To do: Only the lines below starting at the one that contains "medida. Cada vez más, los jugadores buscan" and ending at the one that contains "simplemente elegir un diseño o un tema" are to be reproduced, exactly and with both ends kept.

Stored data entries

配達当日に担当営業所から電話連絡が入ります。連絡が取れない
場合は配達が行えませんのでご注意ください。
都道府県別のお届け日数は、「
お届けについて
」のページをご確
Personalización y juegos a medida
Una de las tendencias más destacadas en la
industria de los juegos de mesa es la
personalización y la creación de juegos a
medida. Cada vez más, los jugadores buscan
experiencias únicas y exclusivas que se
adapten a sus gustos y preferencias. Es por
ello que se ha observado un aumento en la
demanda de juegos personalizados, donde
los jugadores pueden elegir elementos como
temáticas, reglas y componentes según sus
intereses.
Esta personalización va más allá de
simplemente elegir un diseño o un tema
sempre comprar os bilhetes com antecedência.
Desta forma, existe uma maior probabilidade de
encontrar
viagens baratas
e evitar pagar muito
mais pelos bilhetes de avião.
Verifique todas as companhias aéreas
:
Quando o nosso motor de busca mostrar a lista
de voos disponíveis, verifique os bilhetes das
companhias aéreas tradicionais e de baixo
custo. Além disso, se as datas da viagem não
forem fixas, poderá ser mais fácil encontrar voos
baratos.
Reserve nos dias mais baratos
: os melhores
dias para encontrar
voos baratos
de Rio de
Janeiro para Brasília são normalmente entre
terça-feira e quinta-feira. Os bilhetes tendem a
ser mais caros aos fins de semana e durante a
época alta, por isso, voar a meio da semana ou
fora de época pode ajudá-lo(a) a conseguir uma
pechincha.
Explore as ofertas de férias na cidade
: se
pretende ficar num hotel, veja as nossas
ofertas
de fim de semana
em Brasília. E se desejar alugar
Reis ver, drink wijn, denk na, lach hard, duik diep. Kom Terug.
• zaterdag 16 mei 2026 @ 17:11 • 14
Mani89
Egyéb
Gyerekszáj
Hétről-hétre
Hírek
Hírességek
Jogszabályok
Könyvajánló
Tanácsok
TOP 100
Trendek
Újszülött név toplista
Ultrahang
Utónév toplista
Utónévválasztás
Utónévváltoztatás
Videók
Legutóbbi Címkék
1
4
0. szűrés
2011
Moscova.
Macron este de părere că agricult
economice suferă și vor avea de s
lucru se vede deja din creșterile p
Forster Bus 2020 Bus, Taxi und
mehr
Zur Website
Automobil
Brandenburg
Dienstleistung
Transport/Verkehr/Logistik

--

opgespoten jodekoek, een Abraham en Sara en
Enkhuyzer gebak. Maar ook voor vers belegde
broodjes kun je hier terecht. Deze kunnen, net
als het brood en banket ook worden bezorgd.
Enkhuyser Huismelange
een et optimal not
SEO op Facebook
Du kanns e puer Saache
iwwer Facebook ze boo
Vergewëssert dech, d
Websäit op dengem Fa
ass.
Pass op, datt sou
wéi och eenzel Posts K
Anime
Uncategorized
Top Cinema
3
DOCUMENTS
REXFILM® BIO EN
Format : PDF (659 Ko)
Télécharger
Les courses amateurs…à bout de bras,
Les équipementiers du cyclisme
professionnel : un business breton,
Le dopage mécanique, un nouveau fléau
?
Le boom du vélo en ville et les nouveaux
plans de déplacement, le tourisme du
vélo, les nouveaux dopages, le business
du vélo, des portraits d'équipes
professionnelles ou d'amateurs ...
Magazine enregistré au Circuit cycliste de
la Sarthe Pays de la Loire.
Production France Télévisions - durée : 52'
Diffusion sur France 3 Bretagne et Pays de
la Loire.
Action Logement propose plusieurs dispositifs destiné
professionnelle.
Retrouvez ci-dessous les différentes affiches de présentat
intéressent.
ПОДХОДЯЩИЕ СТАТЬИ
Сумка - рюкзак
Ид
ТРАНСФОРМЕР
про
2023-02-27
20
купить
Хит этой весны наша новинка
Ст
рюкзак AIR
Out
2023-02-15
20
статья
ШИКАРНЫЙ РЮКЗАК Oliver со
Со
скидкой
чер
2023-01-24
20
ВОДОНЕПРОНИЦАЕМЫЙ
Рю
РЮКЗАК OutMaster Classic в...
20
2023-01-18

---

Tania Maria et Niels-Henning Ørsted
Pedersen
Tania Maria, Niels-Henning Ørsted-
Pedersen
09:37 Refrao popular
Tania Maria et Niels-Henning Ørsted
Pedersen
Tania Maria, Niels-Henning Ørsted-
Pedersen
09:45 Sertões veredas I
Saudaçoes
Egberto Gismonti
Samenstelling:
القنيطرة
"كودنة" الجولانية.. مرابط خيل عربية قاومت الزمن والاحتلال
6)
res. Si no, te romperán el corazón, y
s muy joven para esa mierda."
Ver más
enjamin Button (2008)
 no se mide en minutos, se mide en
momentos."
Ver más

Response to this task:
medida. Cada vez más, los jugadores buscan
experiencias únicas y exclusivas que se
adapten a sus gustos y preferencias. Es por
ello que se ha observado un aumento en la
demanda de juegos personalizados, donde
los jugadores pueden elegir elementos como
temáticas, reglas y componentes según sus
intereses.
Esta personalización va más allá de
simplemente elegir un diseño o un tema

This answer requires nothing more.